A total of 139 critically ill patients with pneumonia were enrolled in this investigation, among which 36 patients (25.9%) were non-survived in the hospital. The baseline characteristics of the study population are summarized in Table 1. Eighty-one were male and fifty-eight were female, most of which were elderly patients above 65-year-old (86.3%). The most common comorbidity in the whole study population was cerebrovascular disease (n = 36, 25.9%), followed by diabetes (n = 29, 20.9%), and cardiovascular disease (n = 25, 18.0%). The prevalence of chronic obstructive pulmonary disease, chronic kidney disease, and hepatopathy as comorbidities at baseline was presented as 10.1%, 7.9% and 3.6%, respectively. The results of various biochemical parameters and scoring systems indicating the severity of illness, APACHE II score, GCS score, SOFA score, CURB-65 score are presented in Table 1. Furthermore, the grouped statistics of these characteristics are presented and compared between survived and non-survived patients in Table 1.

Table 1 Demographics, Laboratory and Clinical Information of the Patients

RBP Levels are Particularly Reduced in Critically Ill Patients with Pneumonia and Non-Survived Patients

Among all the patients enrolled, the median serum concentration of RBP in pneumonia patients was 26.0 mg/L (range, 3.2–193.9 mg/L) compared with non-pneumonia patients (median 34.5 mg/L, range 3.9–123.5 mg/L, shown in Figure 1A). The RBP level of non-survived patients was particularly lower within the total critically ill patients (Figure 1B) or the pneumonia patients (Figure 1C). To identify the factors impacting on mortality of pneumonia critical patients, all the enrolled biochemical parameters and scaling systems were compared among the patients. The results showed that survived patients exhibited higher GCS scores (P=0.001), RBP level (P=0.003), and lymphocyte ratios (P=0.025), but lower CURB-65 scores (P=0.001), APACHE II scores (P=0.045), PCT levels (P=0.010), WBC (P=0.046) and BUN levels (P=0.001) than those of the non-survived patients (Table 1 and Figure 1).

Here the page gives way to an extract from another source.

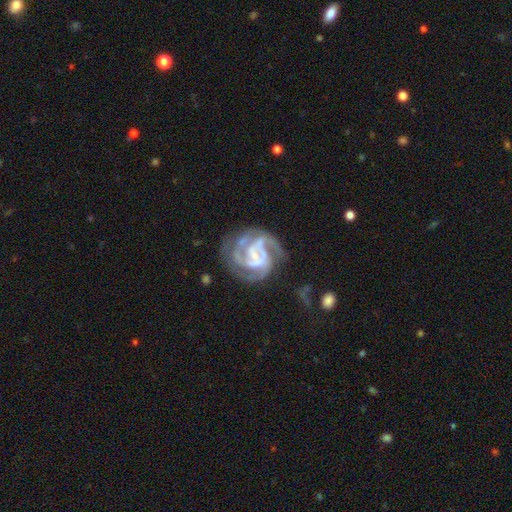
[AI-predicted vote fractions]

Figure 1 Factors associated with mortality for critically ill patients. (A), RBP levels in serum sample from the patients with or without pneumonia. (B). RBP levels in serum sample from survived or non-survived cases. (C), RBP levels in serum sample from survived or non-survived cases in the patients with pneumonia. CURB-65 (D), GCS Scores (E), APACHE II (F), PCT level (G), lymphocyte ratio (H) and BUN level (I), which showed significant difference (P<0.05) between survived or non-survived cases with pneumonia. (*P<0.05, **P<0.01).

Identification of Potential Predictors for the Outcome of Critically Ill Patients with Pneumonia

After the identification of these related factors, we further analyzed their potential as prognostic indicators. First, a univariate logistic regression analysis was performed to identify the specific independent indicators for the mortality of the enrolled patients with pneumonia. As listed in Table 2, scores of SOFA, CURB-65, APACHE II, and GCS, levels of RBP, BUN, and WBC were identified as the independent prognostic risk factors, among which CURB-65 score (OR = 2.023, P = 0.001), SOFA score (OR = 1.146, P = 0.018), APACHE II score (OR = 1.055, P = 0.041), BUN (OR = 1.059, P = 0.003), WBC (OR = 1.088, P = 0.026) are positively correlated with mortality, while RBP level (OR = 0.958, P = 0.013) and GCS score (OR = 0.885, P = 0.014) are negatively correlated with mortality.

Table 2 Univariate and Multiple Logistic Regression Analyses to Identify the Individual Risk Factors for Critically Ill Patients with Pneumonia

Then, to determine a combination consisting of the most influencing factors, additional least absolute shrinkage and selection operator (LASSO) regression was incorporated to select parameters associated mostly with the mortality of patients with pneumonia. The result of LASSO regression is shown in Figure 2, which reveals that the CURB-65 score, BUN level, and RBP level were highly associated with the outcome of critical illness. Finally, multiple logistic regression was utilized based on the results of LASSO regression to evaluate the significance of the risk factors, listed in the multiple logistic regression analysis in Table 2. Results show that CURB-65 (OR = 1.658, P = 0.036) and BUN (OR = 1.059, P = 0.009) are positively correlated with, and RBP (OR = 0.952, P = 0.006) is negatively correlated with the outcome as indicators.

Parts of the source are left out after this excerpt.